Association of non-specific inflammatory activation with early mortality in patients with ST-elevation acute coronary syndrome treated with primary angioplasty.

作者信息

Kruk Mariusz, Przyłuski Jakub, Kalińczuk Łukasz, Pregowski Jerzy, Deptuch Tomasz, Kadziela Jacek, Bekta Paweł, Karcz Maciej, Demkow Marcin, Chmielak Zbigniew, Witkowski Adam, Ruzyłło Witold

机构信息

Cathetherization Laboratory and Coronary Disease Unit, National Institute of Cardiology, Warsaw, Poland.

出版信息

Circ J. 2008 Feb;72(2):205-11. doi: 10.1253/circj.72.205.

Abstract

BACKGROUND

The association of inflammatory markers with mortality in ST-elevation myocardial infarction (STEMI) treated with primary percutaneous coronary intervention (PCI) remains controversial, so in the present study the relationships of high-sensitivity C-reactive protein (hs-CRP), total white blood cell (WBC) count, neutrophil (N) and lymphocyte (L) counts and the N/L ratio with occurrence of in-hospital mortality were assessed in patients with STEMI treated with primary PCI.

METHODS AND RESULTS

Inflammatory parameters were assessed on admission in 1,078 consecutive, unselected patients with STEMI admitted for primary PCI. In-hospital death occurred in 6.3% of the patients.

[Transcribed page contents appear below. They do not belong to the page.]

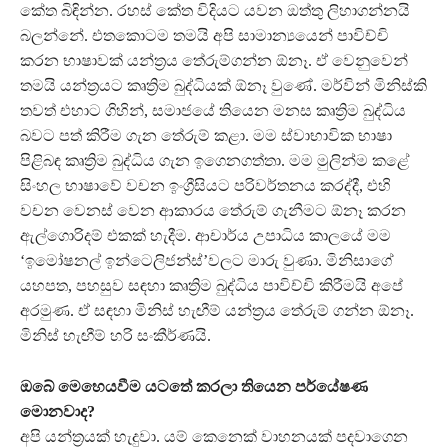
කේත බිඳින්න. රහස් කේත විදියට යවන ඔත්තු ලිහාගන්නයි
බලන්නේ. එතකොටම තමයි අපි සාමාන්‍යයෙන් පාවිච්චි
කරන භාෂාවක් යන්ත්‍රය තේරුම්ගන්න ඕනෑ. ඒ වෙනුවෙන්
තමයි යන්ත්‍රයට කෘත්‍රිම බුද්ධියක් ඕනෑ වුණේ. මර්වින් මිනිස්කි
තවත් එහාට ගිහින්, සමාජයේ තියෙන මනස කෘත්‍රිම බුද්ධිය
බවට පත් කිරීම ගැන තේරුම් කළා. මම ස්වාභාවික භාෂා
පිළිබඳ කෘත්‍රිම බුද්ධිය ගැන ඉගෙනගත්තා. මම මුලින්ම කළේ
සිංහල භාෂාවේ වචන ඉංග්‍රීසියට පරිවර්තනය කරද්දී, එහි
වචන වෙනස් වෙන ආකාරය තේරුම් ගැනීමට ඕනෑ කරන
ඇල්ගොරිදම් එකක් හැදීම. ආචාර්ය උපාධිය කාලයේ මම
‘ඉමෝෂනල් ඉන්ටෙලිජන්ස්’වලට මාරු වුණා. මිනිසාගේ
යහපත, පහසුව සඳහා කෘත්‍රිම බුද්ධිය පාවිච්චි කිරීමයි අපේ
අරමුණ. ඒ සඳහා මිනිස් හැඟීම් යන්ත්‍රය තේරුම් ගන්න ඕනෑ.
මිනිස් හැඟීම් හරි සංකීර්ණයි.
ඔබේ මෙහෙයවීම යටතේ කරලා තියෙන පර්යේෂණ
මොනවාද?
අපි යන්ත්‍රයක් හැදුවා. යම් කෙනෙක් වාහනයක් පදවාගෙන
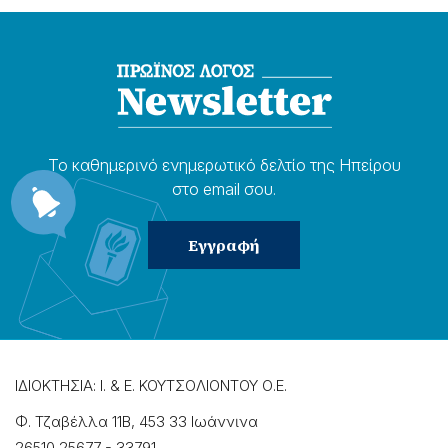
Το καθημερɩνό ενημερωτɩκό δελτίο της Ηπείρου
στο email σου.
ΙΔΙΟΚΤΗΣΙΑ: Ι. & Ε. ΚΟΥΤΣΟΛΙΟΝΤΟΥ Ο.Ε.
Φ. Τζαβέλλα 11Β, 453 33 Ιωάννɩνα
26510 25677
-
33791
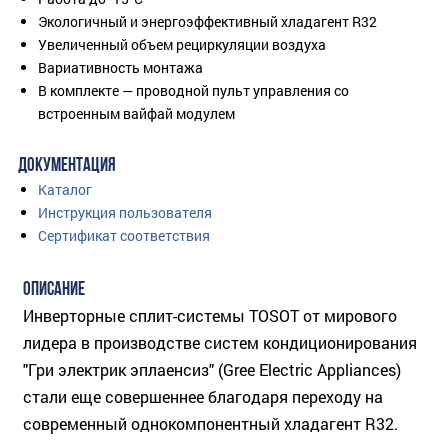
Экологичный и энергоэффективный хладагент R32
Увеличенный объем рециркуляции воздуха
Вариативность монтажа
В комплекте — проводной пульт управления со
встроенным вайфай модулем
ДОКУМЕНТАЦИЯ
Каталог
Инструкция пользователя
Сертификат соответствия
ОПИСАНИЕ
Инверторные сплит-системы TOSOT от мирового
лидера в производстве систем кондиционирования
"Гри электрик эплаенсиз" (Gree Electric Appliances)
стали еще совершеннее благодаря переходу на
современный однокомпонентный хладагент R32.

Of the inflammatory parameters, only hs-CRP (p<0.001), and the WBC (p=0.004) and N (p=0.020) counts were predictors of death in the univariate analyses. After adjustment for other baseline clinical variables both hs-CRP and WBC count retained their independent association with mortality when analyzed both in 2 separate and in 1 multivariable models.

CONCLUSIONS

Both hs-CRP and the WBC count may independently of each other predict early outcomes in STEMI patients treated with primary PCI, which suggests different pathological significance of these 2 non-specific inflammatory markers in STEMI.

摘要

背景

在接受直接经皮冠状动脉介入治疗(PCI)的ST段抬高型心肌梗死(STEMI)患者中,炎症标志物与死亡率之间的关联仍存在争议。因此,在本研究中,我们评估了接受直接PCI治疗的STEMI患者中,高敏C反应蛋白(hs-CRP)、白细胞(WBC)总数、中性粒细胞(N)和淋巴细胞(L)计数以及N/L比值与院内死亡率发生之间的关系。

方法和结果

对1078例因直接PCI入院的连续、未经选择的STEMI患者入院时进行炎症参数评估。6.3%的患者发生院内死亡。在单因素分析中,炎症参数中只有hs-CRP(p<0.001)、WBC计数(p=0.004)和N计数(p=0.020)是死亡的预测因素。在对其他基线临床变量进行调整后,hs-CRP和WBC计数在两个单独的多变量模型以及一个综合多变量模型中进行分析时,均与死亡率保持独立关联。

结论

hs-CRP和WBC计数可能相互独立地预测接受直接PCI治疗的STEMI患者的早期预后,这表明这两种非特异性炎症标志物在STEMI中具有不同的病理意义。